I have been a free-lancer, I know dozens of free-lancers. All pay their small business taxes as individuals reporting business income. The White House says “Congressional Republicans define as small businesses any individual who receives ‘small business income.’

  • Over half of the 400 Highest Earners in the United States Would Be “Small Businesses”: According to IRS data, in 2009, among the 400 taxpayers with the highest adjusted gross income – group that averages over $200 million each in taxable income – at least 237 would have qualified as “small businesses” under this definition.

Obama has been speaking lately, claiming he’s cut small business taxes 18 times since he’s been in office. Award a few Pinocchios here.  All but four have either expired or will soon expire, aren’t cuts at all, or are double-counted, and the rest are pretty much worthless.

For example, the tax credit for hiring unemployed workers enacted as part of the so-called hire act in 2010 is gone. So is the beak for estimated tax payments and the expanded deduction of health care expenses for the self-employed. Bonus depreciation, expanded expensing rules, a five-year carry-back rule for business credits, and capital gains exclusions are due to expire this year. One makes it easier to deduct cellphone costs and another limits penalties for errors in tax reporting.

These shotgun approaches don’t have the same benefit as permanently lowering individual income tax rates because most of them are temporary. They are designed to give Obama something to brag about, rather than actually help small business.

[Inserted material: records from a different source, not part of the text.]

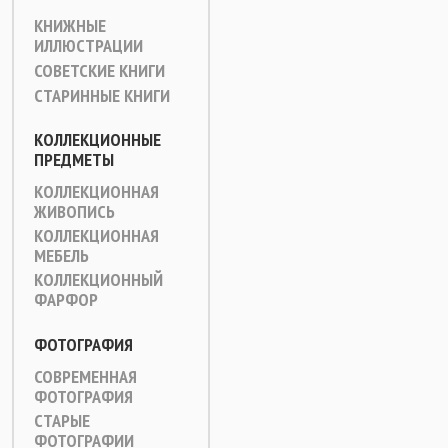
КНИЖНЫЕ
ИЛЛЮСТРАЦИИ
СОВЕТСКИЕ КНИГИ
СТАРИННЫЕ КНИГИ
КОЛЛЕКЦИОННЫЕ
ПРЕДМЕТЫ
КОЛЛЕКЦИОННАЯ
ЖИВОПИСЬ
КОЛЛЕКЦИОННАЯ
МЕБЕЛЬ
КОЛЛЕКЦИОННЫЙ
ФАРФОР
ФОТОГРАФИЯ
СОВРЕМЕННАЯ
ФОТОГРАФИЯ
СТАРЫЕ
ФОТОГРАФИИ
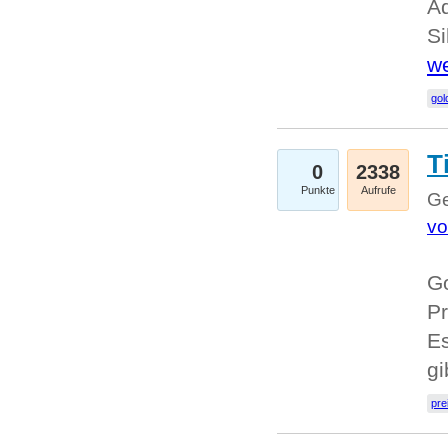
A
Si
we
go
T
0
2338
Punkte
Aufrufe
Ge
vo
Go
Pr
Es
g
pre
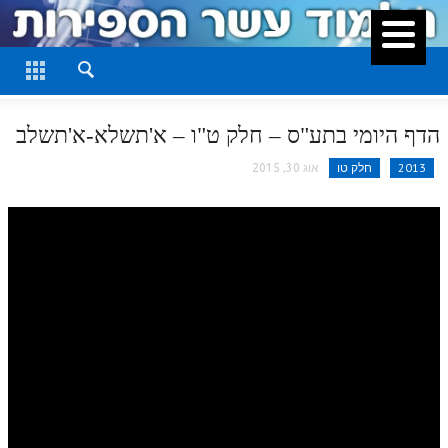
סגור
דף היומי
חלק א
הדף היומי בתע"ס – חלק ט"ו – א'תשלא-א'תשלב
חלק ב
2013
חלק טו
אוג 30, 2015
חלק ג
חלק ד
חלק ה
חלק ו
חלק ז
חלק ח
חלק ט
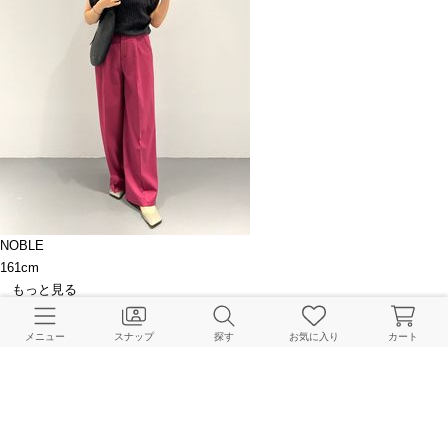
NOBLE
161cm
もっと見る
このアイテムを見た人はこちらもチェックしています
メニュー
スナップ
探す
お気に入り
カート
HOME
NOBLE
ファッション小物
その他ファッション小物
La Maison de Lylli
BAYCREW’S STORE 公式アプリ
パスワードレスでかんたんログイン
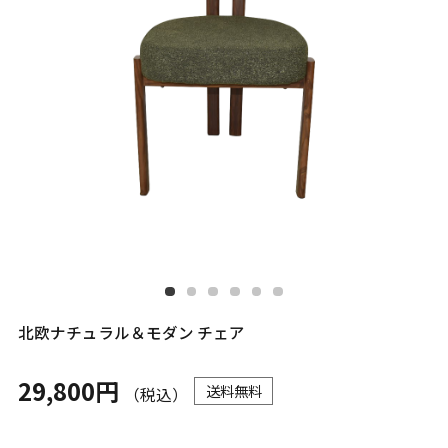
北欧ナチュラル＆モダン チェア
29,800円
送料無料
（税込）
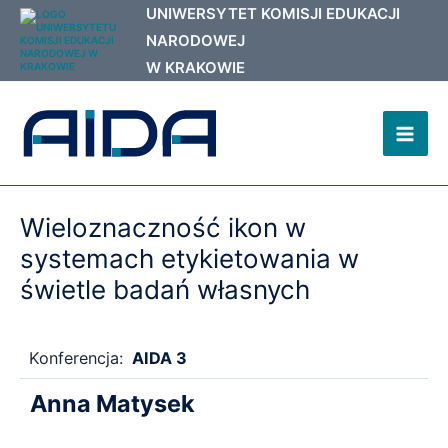
Przejdź
do
treści
Mai
Men
Wieloznaczność ikon w
systemach etykietowania w
świetle badań własnych
Konferencja:
AIDA 3
Anna Matysek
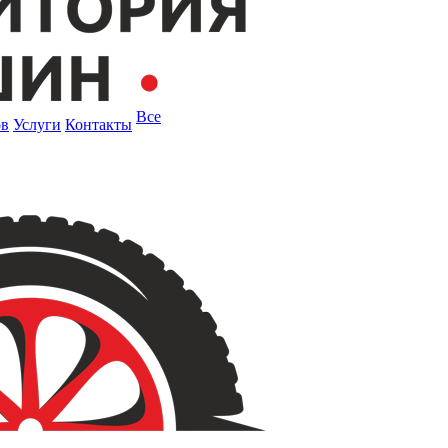
Все
ов
Услуги
Контакты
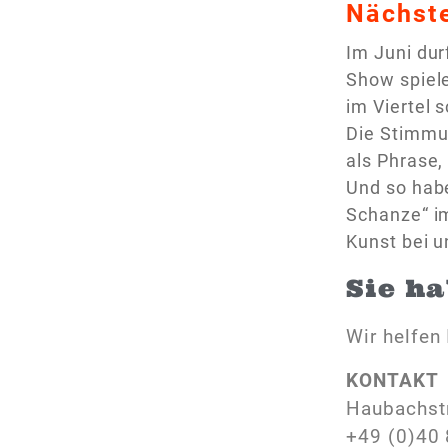
Nächste
Im Juni dur
Show spiele
im Viertel 
Die Stimmun
als Phrase
Und so habe
Schanze“ im
Kunst bei u
Sie h
Wir helfen 
KONTAKT
Haubachst
+49 (0)40 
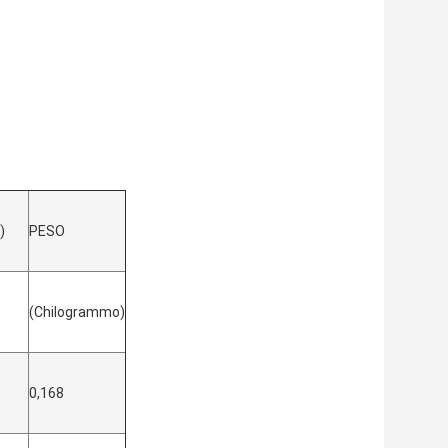
)
PESO
(Chilogrammo)
0,168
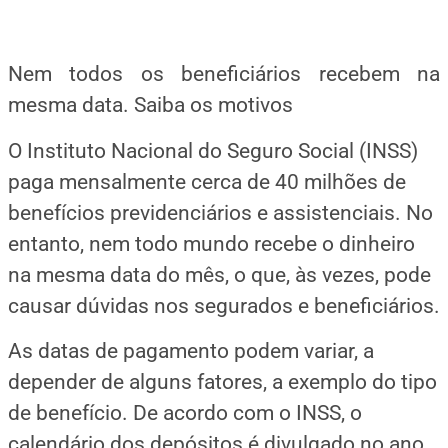
Nem todos os beneficiários recebem na
mesma data. Saiba os motivos
O Instituto Nacional do Seguro Social (INSS)
paga mensalmente cerca de 40 milhões de
benefícios previdenciários e assistenciais. No
entanto, nem todo mundo recebe o dinheiro
na mesma data do mês, o que, às vezes, pode
causar dúvidas nos segurados e beneficiários.
As datas de pagamento podem variar, a
depender de alguns fatores, a exemplo do tipo
de benefício. De acordo com o INSS, o
calendário dos depósitos é divulgado no ano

Hiring a new employee is a long term cost for a business, involving benefits, promotions, vacations and so on. A one-time tax credit for hiring someone unemployed is not an incentive.

The Heritage Foundation’s Center for Data Analysis has calculated that the average American with $250,000 or more in income can expect an average $24,888 tax increase next year under Obama’s proposed policies. That’s enough to hire another person.

Heritage says: More than 4 million businesses in the U.S. have employees and file their taxes under the individual tax code. President Obama’s plan to  raise taxes on income over $200,000 a year would raise the taxes of 1.2 million of them. There businesses, however, earn almost all the income of tis group. They are the most successful and therefore biggest job creators.

Well.  There’s a rather major difference of opinion. You have three links here, one for the Heritage Foundation, one for the White House, and one for Investors Business Daily. You decide. Who gets the Pinocchios?